Work order
Under this line sits a listing. Repeat exactly and only its lines from the one holding "cell phone: present" through the one holding "fruit bowl: present"; skip pictures.

Data shown

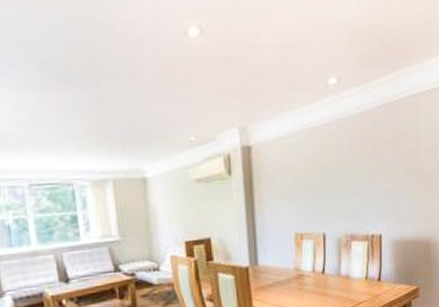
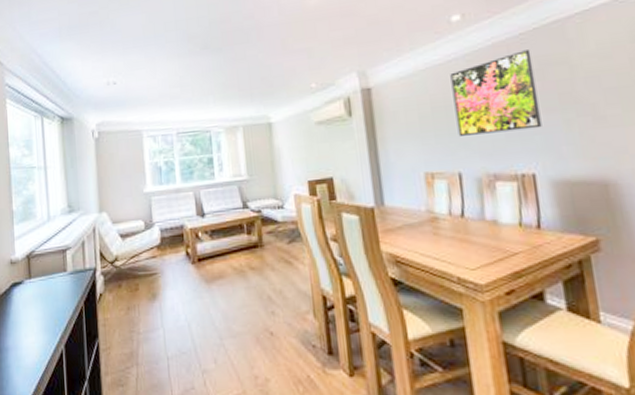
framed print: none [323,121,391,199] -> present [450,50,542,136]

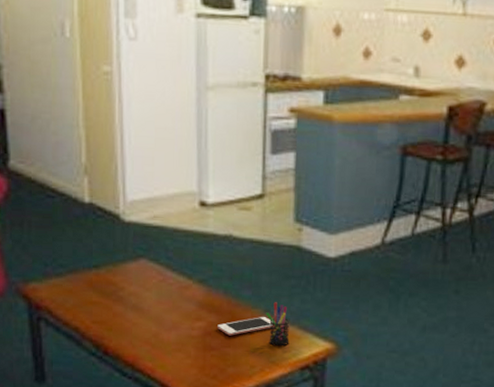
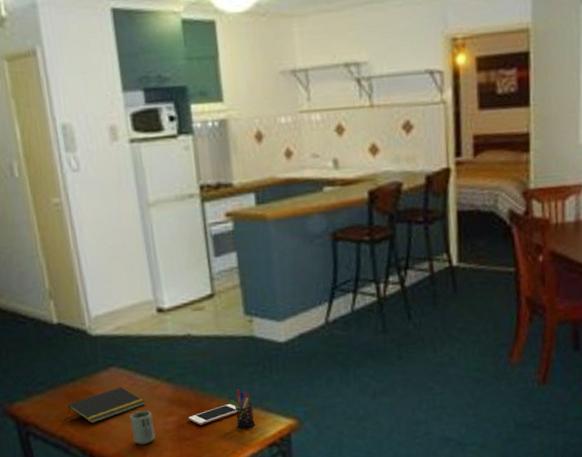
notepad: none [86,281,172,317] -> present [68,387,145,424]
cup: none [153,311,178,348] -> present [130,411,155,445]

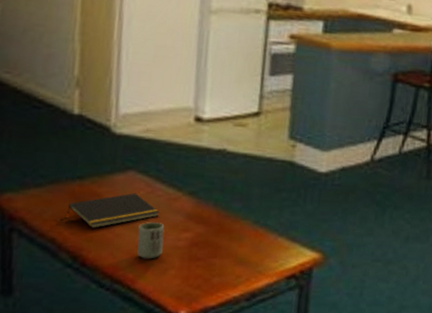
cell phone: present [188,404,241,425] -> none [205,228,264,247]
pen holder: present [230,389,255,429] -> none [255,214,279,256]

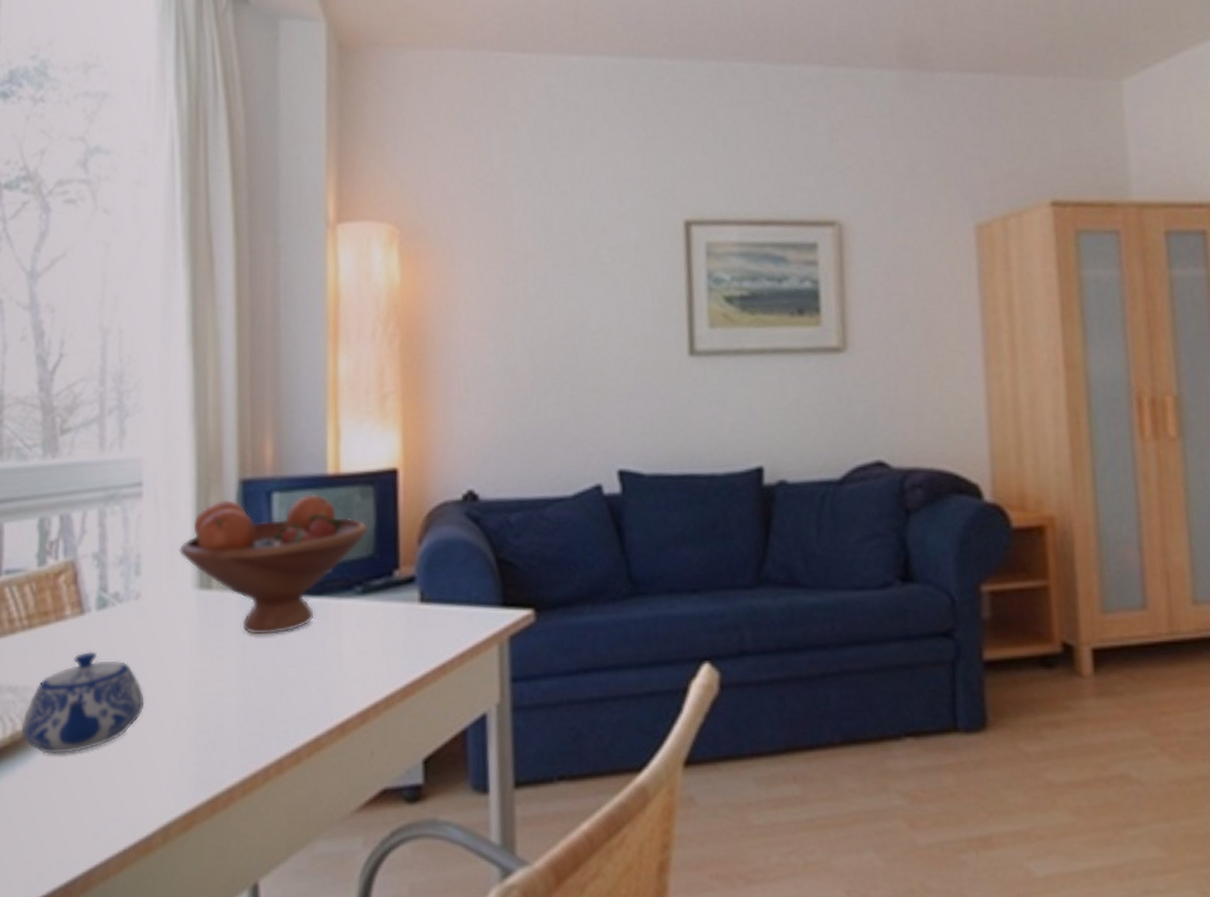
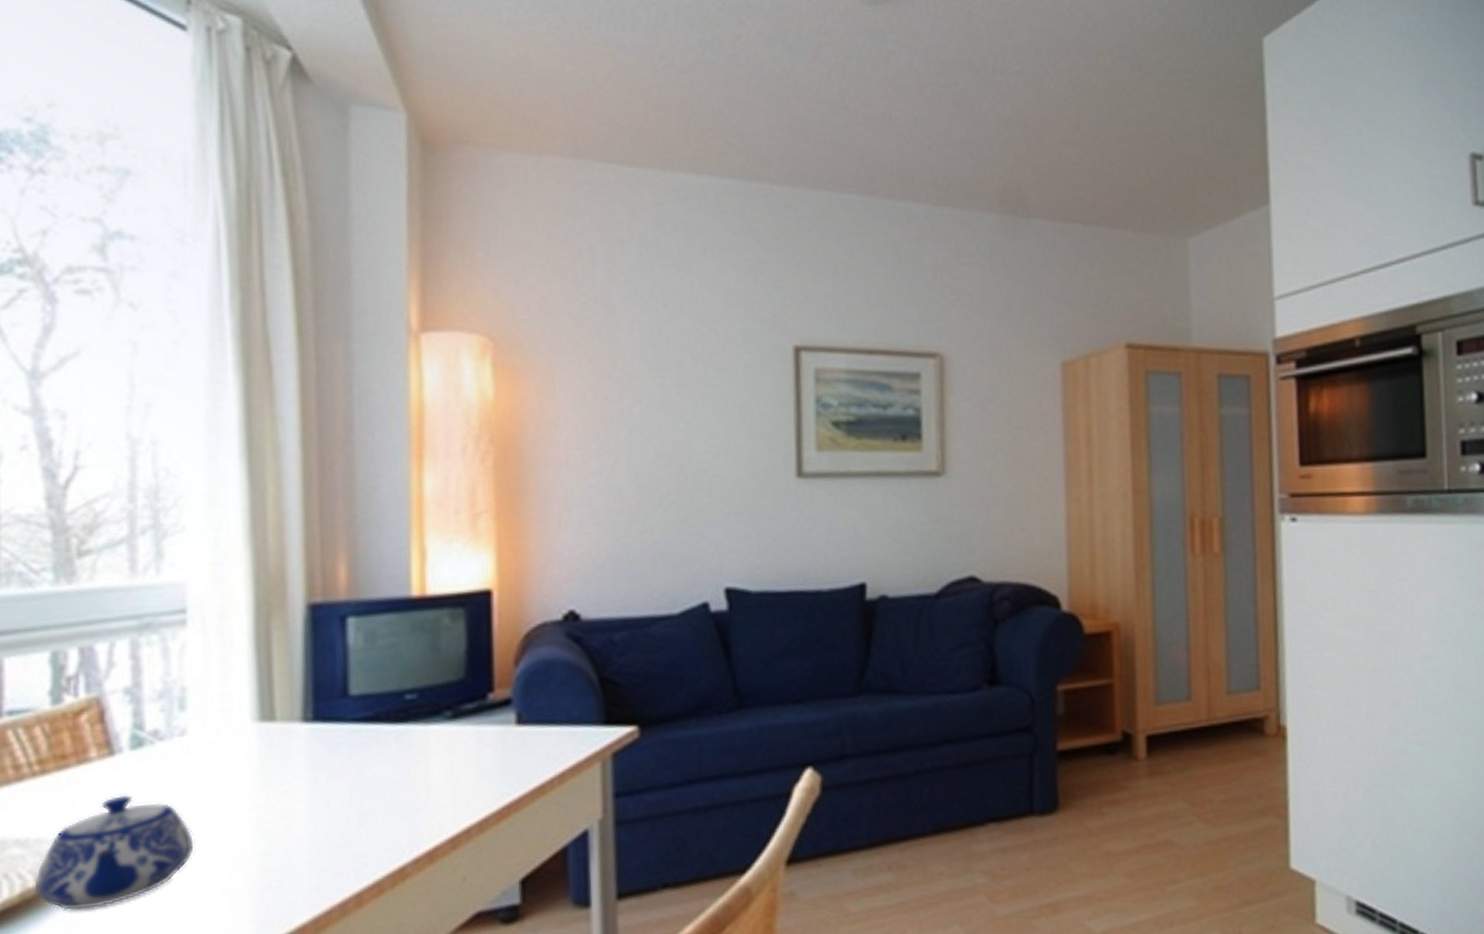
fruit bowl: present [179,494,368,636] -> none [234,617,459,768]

==

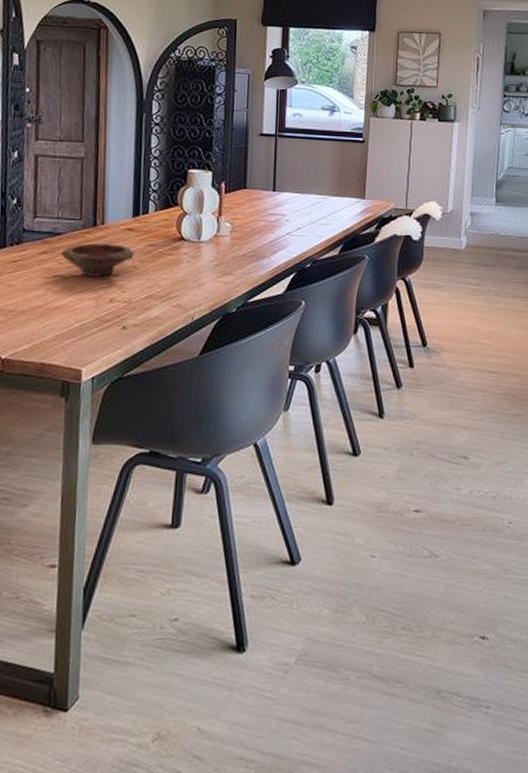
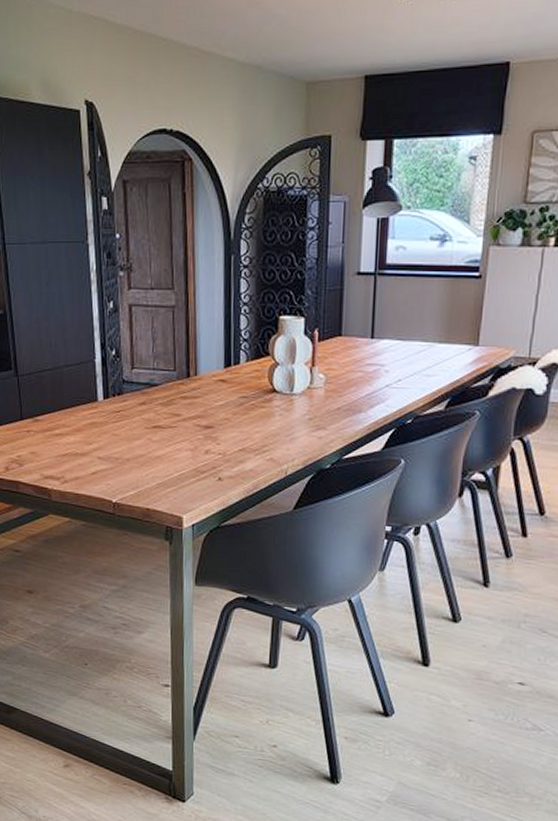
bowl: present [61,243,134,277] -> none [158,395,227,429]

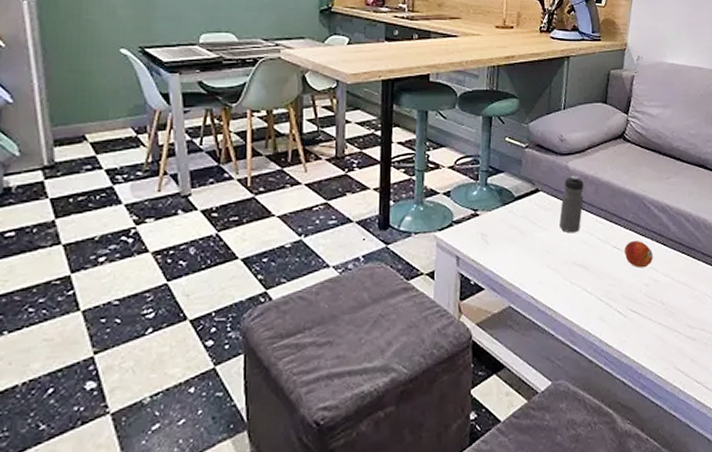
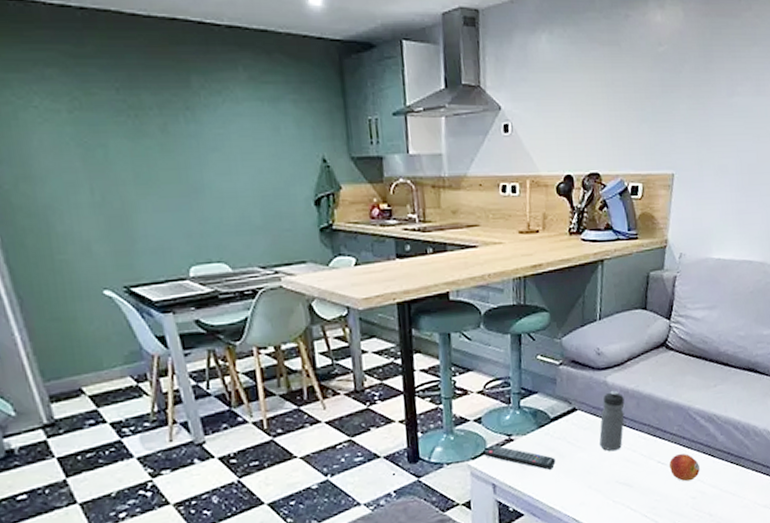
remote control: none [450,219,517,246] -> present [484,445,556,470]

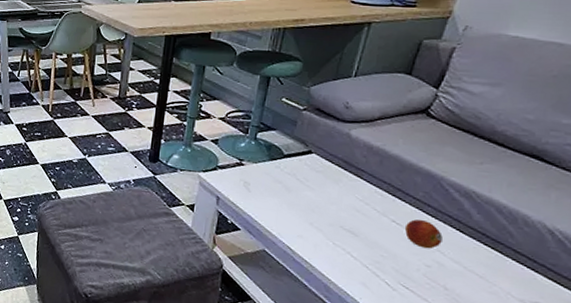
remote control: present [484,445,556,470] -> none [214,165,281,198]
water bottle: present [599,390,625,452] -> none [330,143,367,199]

* * *

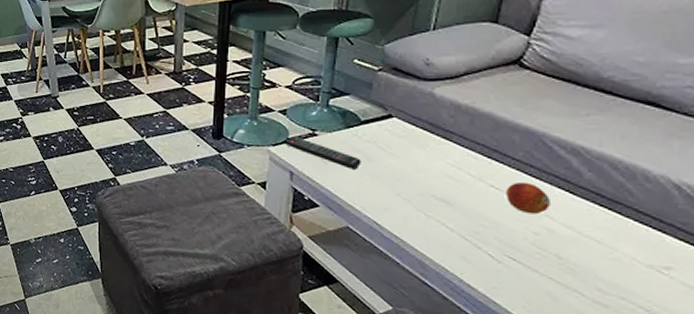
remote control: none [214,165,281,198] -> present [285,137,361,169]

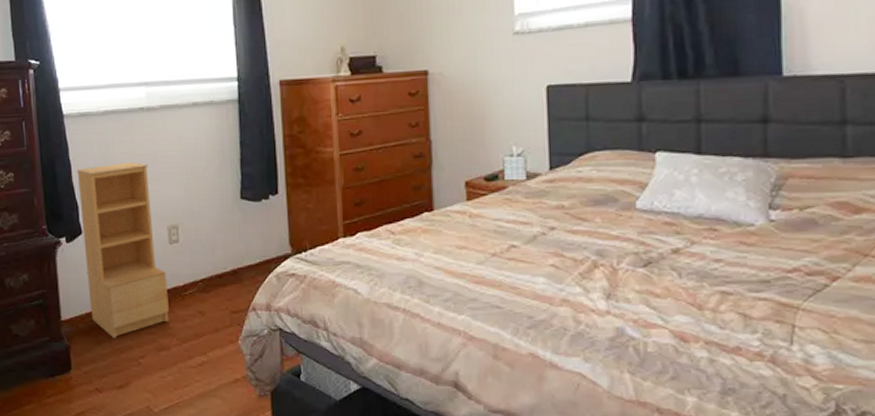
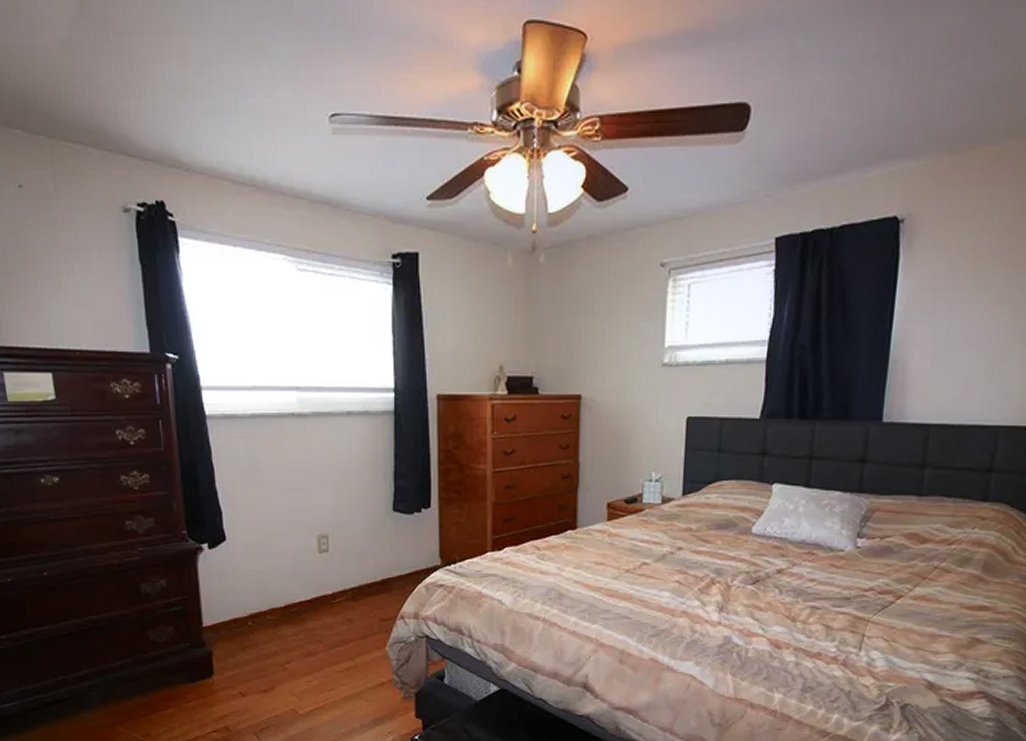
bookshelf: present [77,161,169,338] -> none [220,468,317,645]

Worked solution
cell phone: present [188,404,241,425] -> none [205,228,264,247]
pen holder: present [230,389,255,429] -> none [255,214,279,256]

fruit bowl: present [179,494,368,636] -> none [234,617,459,768]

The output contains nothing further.